■ **SUPPLIED INFORMATION**

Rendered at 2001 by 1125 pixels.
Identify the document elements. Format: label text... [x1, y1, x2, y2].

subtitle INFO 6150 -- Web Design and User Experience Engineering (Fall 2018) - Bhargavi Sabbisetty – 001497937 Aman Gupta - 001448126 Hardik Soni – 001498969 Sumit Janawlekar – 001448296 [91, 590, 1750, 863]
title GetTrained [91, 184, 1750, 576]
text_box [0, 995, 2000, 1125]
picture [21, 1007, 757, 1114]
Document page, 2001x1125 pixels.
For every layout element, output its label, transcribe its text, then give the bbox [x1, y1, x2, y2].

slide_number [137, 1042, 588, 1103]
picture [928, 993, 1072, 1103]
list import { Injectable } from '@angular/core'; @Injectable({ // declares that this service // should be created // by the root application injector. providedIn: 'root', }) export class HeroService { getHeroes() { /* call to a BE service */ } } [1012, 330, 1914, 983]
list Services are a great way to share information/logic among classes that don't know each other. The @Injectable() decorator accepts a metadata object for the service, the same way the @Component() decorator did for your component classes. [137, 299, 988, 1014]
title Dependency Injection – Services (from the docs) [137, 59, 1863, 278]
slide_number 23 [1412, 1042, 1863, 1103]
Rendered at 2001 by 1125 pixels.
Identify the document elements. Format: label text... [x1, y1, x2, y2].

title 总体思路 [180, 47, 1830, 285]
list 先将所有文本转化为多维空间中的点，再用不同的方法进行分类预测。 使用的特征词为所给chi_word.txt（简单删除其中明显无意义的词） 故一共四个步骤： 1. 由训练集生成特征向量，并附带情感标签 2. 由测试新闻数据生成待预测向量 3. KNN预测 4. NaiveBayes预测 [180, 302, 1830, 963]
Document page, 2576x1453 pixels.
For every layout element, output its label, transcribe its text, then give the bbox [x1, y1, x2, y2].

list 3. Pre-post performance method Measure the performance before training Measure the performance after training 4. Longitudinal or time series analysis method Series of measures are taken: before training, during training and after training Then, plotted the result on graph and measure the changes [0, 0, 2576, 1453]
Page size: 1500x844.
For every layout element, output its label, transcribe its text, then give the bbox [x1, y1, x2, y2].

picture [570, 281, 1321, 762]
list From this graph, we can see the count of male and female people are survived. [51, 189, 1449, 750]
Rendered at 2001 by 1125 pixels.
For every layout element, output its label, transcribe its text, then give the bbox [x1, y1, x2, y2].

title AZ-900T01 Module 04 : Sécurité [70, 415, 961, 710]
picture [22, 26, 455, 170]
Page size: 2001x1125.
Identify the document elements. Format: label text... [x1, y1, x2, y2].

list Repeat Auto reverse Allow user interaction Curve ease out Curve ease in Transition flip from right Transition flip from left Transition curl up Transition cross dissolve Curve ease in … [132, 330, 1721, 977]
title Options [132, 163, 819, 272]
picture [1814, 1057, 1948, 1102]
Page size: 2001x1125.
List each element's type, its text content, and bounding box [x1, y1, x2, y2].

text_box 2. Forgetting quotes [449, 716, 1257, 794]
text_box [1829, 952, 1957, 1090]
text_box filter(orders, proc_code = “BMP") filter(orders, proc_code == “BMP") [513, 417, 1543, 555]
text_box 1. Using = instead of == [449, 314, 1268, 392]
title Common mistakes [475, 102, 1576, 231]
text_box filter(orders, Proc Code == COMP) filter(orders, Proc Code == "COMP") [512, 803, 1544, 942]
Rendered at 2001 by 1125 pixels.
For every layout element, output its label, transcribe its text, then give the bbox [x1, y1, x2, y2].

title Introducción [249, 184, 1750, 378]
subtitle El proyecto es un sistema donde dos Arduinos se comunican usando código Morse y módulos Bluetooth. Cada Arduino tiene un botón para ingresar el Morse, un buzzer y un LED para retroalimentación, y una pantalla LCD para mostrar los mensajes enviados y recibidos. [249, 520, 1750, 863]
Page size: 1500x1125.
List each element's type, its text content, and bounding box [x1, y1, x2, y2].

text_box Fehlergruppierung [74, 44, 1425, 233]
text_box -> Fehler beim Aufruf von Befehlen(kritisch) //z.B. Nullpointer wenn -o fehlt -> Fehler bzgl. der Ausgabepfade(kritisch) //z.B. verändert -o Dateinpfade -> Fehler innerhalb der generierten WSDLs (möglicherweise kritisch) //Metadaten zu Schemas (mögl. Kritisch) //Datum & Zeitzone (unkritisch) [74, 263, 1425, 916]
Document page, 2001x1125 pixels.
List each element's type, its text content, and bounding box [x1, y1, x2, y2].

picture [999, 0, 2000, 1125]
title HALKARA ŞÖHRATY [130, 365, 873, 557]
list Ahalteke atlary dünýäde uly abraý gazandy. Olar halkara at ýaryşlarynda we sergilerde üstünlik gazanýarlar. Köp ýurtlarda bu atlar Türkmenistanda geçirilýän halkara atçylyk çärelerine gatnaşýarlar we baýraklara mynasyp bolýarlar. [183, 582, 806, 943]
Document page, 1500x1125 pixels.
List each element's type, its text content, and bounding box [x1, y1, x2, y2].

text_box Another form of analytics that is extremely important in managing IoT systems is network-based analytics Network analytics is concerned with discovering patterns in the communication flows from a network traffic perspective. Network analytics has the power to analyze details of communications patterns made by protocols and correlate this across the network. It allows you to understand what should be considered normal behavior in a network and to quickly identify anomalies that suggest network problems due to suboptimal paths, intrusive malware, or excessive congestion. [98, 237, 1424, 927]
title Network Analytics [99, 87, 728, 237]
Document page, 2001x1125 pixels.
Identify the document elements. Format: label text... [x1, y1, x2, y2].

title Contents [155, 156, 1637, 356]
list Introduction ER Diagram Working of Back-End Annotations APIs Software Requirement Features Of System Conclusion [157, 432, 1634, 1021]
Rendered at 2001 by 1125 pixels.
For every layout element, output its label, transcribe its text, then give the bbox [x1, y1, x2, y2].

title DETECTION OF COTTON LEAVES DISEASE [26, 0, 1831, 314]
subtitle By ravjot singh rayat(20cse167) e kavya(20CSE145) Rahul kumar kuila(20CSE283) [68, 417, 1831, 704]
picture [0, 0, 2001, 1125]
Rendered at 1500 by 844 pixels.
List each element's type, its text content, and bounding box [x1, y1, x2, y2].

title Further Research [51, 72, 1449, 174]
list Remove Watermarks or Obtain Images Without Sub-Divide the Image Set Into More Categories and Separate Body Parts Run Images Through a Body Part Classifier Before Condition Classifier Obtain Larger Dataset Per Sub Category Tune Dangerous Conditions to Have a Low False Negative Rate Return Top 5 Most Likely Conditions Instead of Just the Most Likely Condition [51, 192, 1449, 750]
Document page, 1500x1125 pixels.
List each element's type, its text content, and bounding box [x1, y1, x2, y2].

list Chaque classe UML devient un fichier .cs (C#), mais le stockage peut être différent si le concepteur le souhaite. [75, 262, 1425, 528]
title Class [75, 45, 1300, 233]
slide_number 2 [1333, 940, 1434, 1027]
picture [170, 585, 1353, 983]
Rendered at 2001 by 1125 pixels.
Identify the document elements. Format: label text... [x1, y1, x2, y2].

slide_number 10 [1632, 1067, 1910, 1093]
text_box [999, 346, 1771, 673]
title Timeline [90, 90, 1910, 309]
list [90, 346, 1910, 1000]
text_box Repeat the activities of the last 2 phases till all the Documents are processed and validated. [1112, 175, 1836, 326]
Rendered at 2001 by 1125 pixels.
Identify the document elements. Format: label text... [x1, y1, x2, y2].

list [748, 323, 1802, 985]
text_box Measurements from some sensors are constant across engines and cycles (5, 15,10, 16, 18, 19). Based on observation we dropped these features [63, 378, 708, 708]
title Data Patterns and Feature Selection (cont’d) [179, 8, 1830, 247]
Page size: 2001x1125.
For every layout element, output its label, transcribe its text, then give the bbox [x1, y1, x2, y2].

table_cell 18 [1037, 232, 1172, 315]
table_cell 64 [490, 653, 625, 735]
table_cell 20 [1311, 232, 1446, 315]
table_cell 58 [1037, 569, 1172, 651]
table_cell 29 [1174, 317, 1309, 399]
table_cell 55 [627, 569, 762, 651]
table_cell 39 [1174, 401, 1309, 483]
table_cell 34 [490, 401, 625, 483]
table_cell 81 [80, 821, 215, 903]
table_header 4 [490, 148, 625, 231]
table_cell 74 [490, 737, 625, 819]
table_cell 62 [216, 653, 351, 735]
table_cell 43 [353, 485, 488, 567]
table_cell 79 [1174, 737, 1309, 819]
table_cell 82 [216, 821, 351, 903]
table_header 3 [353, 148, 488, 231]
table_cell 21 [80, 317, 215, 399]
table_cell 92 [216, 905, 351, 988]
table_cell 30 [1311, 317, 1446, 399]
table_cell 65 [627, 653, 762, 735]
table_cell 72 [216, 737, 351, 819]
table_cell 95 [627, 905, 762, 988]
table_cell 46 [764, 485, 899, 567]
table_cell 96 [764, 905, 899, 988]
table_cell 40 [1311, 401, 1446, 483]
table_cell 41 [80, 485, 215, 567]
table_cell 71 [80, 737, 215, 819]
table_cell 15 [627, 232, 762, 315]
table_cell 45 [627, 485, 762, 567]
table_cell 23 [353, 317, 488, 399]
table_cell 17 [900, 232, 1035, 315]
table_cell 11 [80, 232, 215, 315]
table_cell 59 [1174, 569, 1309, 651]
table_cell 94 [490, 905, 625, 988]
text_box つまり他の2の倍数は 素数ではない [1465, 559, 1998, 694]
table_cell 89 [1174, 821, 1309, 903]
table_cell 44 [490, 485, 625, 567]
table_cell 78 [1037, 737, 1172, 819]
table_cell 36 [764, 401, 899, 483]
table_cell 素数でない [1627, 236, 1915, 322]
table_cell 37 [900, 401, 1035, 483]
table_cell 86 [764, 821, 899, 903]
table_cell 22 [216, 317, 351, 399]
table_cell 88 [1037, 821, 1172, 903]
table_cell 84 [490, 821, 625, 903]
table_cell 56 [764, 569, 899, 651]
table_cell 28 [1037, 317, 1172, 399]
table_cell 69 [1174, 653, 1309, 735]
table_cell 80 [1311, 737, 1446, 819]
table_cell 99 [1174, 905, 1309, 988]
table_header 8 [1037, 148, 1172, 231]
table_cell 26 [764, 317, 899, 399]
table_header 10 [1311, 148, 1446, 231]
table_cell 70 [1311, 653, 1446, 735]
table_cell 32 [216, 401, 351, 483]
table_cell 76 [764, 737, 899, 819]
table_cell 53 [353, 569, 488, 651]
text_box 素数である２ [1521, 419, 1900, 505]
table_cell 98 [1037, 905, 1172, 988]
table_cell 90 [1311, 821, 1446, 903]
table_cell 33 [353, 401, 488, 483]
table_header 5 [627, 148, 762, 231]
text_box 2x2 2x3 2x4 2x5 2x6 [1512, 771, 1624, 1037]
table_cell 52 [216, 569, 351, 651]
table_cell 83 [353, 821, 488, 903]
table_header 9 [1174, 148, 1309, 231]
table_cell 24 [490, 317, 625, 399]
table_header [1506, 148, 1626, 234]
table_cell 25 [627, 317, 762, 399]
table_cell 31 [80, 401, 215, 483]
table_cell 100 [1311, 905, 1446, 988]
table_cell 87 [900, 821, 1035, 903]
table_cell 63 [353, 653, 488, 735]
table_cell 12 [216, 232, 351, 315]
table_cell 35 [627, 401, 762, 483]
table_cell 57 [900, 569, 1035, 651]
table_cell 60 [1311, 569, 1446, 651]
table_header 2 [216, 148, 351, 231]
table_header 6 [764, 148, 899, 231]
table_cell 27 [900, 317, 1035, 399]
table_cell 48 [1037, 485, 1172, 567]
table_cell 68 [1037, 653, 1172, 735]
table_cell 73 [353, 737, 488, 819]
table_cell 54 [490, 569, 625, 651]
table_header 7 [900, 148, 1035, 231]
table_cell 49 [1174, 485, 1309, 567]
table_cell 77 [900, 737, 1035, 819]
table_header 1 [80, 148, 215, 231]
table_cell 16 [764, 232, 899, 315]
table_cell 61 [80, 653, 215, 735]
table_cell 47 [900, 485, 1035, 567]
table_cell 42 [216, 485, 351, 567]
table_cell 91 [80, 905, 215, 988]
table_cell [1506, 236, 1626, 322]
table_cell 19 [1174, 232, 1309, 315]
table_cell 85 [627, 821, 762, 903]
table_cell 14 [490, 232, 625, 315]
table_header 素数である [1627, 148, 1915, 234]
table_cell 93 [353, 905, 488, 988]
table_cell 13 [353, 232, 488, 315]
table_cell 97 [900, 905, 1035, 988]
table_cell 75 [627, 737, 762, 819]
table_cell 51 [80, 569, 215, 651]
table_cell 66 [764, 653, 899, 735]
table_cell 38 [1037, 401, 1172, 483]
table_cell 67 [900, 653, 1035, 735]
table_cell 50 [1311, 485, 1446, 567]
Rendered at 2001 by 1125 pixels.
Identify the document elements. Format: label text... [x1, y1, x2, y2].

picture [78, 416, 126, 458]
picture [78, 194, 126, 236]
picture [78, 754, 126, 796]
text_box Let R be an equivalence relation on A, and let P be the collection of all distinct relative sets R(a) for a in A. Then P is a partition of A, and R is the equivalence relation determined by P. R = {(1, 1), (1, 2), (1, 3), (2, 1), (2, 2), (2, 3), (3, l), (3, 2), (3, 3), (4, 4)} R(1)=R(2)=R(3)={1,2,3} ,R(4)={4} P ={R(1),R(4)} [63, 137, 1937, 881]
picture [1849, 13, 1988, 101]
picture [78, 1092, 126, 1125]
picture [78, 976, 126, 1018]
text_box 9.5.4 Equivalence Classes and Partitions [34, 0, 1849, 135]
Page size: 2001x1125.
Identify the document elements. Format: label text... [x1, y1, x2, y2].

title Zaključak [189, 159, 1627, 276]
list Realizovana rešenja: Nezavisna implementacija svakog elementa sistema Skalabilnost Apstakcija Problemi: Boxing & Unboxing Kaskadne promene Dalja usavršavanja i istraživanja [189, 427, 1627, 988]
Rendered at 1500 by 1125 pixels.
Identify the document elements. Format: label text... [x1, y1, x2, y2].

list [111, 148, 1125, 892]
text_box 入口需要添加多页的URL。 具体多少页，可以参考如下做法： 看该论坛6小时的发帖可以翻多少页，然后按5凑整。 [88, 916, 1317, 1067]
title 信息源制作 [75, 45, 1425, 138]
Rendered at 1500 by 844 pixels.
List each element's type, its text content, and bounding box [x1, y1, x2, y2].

■ **WHAT YOU NEED TO DO**
Reprint exactly, and only, the lines running from the one containing "list [111, 148, 1125, 892]" through the last line of the listing above.

■ **OUTPUT**
list [111, 148, 1125, 892]
text_box 入口需要添加多页的URL。 具体多少页，可以参考如下做法： 看该论坛6小时的发帖可以翻多少页，然后按5凑整。 [88, 916, 1317, 1067]
title 信息源制作 [75, 45, 1425, 138]
Rendered at 1500 by 844 pixels.
List each element's type, its text content, and bounding box [x1, y1, x2, y2].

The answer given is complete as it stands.